What are examples of drug classes that are serotonergic causing increase risk of Serotonin syndrome? (8)

A
  • SSRI, SNRI, SMS (serotonin modulator and stimulator)
  • Opioid (e.g Tramadol, Fentanyl, Pethidine, Hydromorphone), Dextromethorphan
  • Ritonavir, Linezolid
  • Triptans
  • MAOi
44
Q

State how to avoid antidepressant discontinuation syndrome and how to manage if it occurs. Also state the antidepressants that do not require tapering

A

Avoid by gradual taper (not necessary for Buproprion and Fluoxetine due to long t1/2 and active metabolites)

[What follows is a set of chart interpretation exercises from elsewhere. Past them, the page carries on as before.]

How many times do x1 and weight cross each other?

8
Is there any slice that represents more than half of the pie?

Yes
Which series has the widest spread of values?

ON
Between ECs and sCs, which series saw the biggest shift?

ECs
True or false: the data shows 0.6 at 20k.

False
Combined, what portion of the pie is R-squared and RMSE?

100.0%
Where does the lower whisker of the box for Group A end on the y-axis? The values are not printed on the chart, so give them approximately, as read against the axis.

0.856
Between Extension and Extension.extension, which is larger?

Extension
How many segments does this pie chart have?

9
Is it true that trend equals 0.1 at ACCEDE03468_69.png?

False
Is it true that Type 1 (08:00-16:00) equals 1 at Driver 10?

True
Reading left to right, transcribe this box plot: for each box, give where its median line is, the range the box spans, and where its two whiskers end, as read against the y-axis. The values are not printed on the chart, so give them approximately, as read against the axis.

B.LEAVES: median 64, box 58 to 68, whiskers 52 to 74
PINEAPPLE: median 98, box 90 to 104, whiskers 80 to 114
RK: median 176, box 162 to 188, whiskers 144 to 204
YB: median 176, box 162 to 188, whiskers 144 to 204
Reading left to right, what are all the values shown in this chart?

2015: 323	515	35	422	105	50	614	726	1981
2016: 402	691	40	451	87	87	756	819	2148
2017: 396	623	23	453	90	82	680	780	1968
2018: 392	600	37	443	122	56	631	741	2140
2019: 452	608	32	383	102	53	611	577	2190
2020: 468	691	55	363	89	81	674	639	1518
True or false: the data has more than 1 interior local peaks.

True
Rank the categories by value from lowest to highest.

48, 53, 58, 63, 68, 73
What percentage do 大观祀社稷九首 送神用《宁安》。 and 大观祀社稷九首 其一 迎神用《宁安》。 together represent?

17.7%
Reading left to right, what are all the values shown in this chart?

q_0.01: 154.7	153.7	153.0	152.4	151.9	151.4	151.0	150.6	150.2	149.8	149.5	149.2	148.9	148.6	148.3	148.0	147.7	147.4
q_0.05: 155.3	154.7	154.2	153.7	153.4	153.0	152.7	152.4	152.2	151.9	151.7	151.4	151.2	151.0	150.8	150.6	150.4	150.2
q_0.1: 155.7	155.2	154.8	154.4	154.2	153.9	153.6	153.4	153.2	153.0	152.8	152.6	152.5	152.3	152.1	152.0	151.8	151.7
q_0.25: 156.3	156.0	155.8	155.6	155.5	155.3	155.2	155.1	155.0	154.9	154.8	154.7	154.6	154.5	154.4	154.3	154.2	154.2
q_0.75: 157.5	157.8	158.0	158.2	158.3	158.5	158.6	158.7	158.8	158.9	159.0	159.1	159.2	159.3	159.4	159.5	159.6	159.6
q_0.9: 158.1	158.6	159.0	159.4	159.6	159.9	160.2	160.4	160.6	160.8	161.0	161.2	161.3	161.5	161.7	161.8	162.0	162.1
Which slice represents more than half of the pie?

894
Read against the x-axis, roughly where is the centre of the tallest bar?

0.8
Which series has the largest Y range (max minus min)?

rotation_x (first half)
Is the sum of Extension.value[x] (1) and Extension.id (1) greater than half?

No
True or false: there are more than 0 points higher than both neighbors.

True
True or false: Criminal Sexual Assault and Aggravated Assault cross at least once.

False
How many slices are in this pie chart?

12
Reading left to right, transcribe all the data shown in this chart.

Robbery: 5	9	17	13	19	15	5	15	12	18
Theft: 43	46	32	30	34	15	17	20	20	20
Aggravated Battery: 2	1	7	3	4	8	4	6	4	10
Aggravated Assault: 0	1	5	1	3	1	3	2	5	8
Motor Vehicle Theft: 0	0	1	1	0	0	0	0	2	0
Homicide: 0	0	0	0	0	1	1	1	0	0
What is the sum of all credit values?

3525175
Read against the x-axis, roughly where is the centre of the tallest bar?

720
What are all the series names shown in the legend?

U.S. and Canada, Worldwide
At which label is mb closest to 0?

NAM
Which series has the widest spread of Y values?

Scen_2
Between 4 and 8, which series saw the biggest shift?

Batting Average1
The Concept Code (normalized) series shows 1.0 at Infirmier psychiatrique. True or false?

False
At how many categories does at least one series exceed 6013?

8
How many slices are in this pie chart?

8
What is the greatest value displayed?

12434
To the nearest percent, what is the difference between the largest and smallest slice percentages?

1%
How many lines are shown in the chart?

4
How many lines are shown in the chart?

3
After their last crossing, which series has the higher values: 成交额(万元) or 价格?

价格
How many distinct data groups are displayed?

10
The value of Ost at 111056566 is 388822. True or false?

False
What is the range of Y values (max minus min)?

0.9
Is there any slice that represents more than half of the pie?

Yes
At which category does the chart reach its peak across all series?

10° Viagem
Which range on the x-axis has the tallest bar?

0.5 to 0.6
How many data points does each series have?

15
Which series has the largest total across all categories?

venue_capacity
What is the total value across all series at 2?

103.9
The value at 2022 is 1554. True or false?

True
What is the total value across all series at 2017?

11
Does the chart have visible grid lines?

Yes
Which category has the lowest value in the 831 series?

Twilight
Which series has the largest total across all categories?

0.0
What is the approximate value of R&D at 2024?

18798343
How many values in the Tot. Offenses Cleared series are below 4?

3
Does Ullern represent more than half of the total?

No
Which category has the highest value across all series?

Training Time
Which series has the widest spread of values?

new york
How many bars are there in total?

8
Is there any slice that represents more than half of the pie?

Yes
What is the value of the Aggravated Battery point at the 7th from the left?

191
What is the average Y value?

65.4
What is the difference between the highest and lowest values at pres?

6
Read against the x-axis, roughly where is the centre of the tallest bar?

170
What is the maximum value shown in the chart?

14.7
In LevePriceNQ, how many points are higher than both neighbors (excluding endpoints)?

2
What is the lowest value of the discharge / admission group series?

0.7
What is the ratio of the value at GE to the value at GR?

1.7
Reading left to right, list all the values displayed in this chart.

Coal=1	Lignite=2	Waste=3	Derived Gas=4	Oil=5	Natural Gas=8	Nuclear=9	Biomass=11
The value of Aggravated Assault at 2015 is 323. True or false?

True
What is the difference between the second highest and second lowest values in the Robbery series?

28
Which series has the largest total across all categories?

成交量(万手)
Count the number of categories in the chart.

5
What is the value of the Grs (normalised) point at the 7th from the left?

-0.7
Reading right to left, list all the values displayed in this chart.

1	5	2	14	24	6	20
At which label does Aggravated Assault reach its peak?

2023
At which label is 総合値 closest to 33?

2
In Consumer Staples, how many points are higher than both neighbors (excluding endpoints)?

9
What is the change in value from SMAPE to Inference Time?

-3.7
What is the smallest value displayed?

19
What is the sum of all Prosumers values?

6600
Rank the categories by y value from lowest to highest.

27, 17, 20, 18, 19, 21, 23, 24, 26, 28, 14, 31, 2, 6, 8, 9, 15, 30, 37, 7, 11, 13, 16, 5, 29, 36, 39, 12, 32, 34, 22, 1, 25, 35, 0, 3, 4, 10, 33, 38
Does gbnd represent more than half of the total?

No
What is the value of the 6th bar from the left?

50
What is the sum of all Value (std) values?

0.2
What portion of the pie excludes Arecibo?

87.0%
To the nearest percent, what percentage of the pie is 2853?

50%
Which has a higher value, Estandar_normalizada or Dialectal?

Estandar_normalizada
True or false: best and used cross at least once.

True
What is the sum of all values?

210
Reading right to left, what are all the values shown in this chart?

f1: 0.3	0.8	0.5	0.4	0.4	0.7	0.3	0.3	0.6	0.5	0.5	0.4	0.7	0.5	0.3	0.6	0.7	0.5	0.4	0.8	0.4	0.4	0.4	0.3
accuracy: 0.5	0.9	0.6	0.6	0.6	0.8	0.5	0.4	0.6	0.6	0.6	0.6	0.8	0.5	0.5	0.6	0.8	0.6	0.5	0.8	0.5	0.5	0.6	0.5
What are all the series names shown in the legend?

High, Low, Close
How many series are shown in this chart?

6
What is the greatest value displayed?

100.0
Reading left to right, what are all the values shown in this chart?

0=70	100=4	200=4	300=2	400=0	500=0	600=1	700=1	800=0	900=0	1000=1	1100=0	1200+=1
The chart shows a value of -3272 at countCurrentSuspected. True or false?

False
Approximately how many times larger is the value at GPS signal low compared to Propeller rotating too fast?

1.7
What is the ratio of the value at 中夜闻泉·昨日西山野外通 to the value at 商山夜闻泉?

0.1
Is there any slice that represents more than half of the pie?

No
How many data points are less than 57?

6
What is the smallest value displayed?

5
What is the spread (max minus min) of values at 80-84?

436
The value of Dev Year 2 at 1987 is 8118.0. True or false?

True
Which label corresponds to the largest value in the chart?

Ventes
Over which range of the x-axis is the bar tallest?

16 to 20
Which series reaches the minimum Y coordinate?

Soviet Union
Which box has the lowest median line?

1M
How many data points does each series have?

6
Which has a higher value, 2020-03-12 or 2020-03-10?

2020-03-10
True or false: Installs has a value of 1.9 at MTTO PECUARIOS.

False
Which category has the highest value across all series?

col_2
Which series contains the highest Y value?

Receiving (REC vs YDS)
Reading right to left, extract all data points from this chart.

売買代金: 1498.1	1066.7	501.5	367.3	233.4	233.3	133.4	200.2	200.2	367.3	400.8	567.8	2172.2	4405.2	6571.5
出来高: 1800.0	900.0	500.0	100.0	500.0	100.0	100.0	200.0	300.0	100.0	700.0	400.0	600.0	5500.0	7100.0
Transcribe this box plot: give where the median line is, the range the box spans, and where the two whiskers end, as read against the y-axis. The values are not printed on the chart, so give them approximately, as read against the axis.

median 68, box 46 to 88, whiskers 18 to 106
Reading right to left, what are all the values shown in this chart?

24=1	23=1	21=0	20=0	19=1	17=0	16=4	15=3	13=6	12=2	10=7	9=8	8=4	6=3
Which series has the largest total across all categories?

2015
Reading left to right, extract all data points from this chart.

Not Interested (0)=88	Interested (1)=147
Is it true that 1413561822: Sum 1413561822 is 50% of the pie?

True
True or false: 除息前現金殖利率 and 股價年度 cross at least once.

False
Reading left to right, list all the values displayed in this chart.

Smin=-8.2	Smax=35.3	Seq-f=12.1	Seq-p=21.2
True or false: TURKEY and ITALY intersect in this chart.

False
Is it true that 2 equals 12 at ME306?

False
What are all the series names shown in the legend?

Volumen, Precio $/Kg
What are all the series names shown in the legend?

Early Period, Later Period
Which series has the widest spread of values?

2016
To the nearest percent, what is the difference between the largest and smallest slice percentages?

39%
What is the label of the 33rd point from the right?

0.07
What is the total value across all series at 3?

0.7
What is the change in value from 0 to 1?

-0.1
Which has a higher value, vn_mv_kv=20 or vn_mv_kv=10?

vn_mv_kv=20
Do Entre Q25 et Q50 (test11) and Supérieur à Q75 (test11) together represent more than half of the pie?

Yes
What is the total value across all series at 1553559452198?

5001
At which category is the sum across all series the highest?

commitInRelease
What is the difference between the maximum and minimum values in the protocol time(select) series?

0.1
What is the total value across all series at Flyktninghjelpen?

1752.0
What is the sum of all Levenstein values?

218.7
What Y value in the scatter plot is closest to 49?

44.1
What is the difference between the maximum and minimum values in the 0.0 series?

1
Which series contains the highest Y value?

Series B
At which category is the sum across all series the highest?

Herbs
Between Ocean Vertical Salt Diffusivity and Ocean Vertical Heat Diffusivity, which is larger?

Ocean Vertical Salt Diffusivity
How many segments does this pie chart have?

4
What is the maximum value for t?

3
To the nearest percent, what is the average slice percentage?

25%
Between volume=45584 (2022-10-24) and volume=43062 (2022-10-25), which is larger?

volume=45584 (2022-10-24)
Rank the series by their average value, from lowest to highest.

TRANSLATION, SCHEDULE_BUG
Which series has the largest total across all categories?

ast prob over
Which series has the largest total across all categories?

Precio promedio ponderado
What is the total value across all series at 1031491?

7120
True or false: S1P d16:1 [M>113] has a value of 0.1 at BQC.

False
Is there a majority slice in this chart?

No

If occurs, no need to treat, self-resolving in 1-2 weeks

45
Q

State the MOA by which SNRI and TCAs may cause Hypertension

A

Both inhibit the reuptake of norepinephrine, resulting in increase activation of sympathetic nervous system, which increases the HR, which contributes to increase in BP.

46
Q

What is the safest antidepressant for patients with high bleed risk?

A

Agomelatine

47
Q

State the antidepressant that is a CYP1A2 substrate and what monitoring needs to be done. Also state which drugs it should NOT be used with.

A

Agomelatine (monitor LFTs).

Fluvoxamine, Macrolides, FQs (potent CYP1A2 inhibitors)

48
Q

State which drugs are substrates of CYP2D6 and which antidepressants may worsen their ADR if used.

A

Substrates:
- Opioid agonists (Codeine, Tramadol, hydrocodone, oxycodone)
- BB (e.g Metoprolol)

Antidepressants that inhibit CYP2D6:
- Buproprion
- Paroxetine
- Fluoxetine

49
Q

State which drugs are substrates of CYP3A4.

A

Statins (except Rosuva)
CCBs

50
Q

State the drugs that may be affected by CYP1A2 inhibition.

A

Agomelatine, Theophylline, Warfarin-R, Amiodarone

51
Q

State possible antidepressant options for person aged < 18 years old (3 classes, 9 drugs total)

A

1) SSRI (Setraline, Fluvoxamine, Fluoxetine, Escitalopram)

2) SNRI (only Duloxetine)

3) TCA (Amitriptyline, Nortriptyline, Imipramine, Clomipramine)

52
Q

Which SNRI may cause urinary retention?

A

Duloxetine

53
Q

Appetite stimulating and sedating properties of Mirtazapine is due to?

A

H1 antagonism

54
Q

Which antidepressant is less associated with CYP interactions and is also not a substrate of liver enzymes?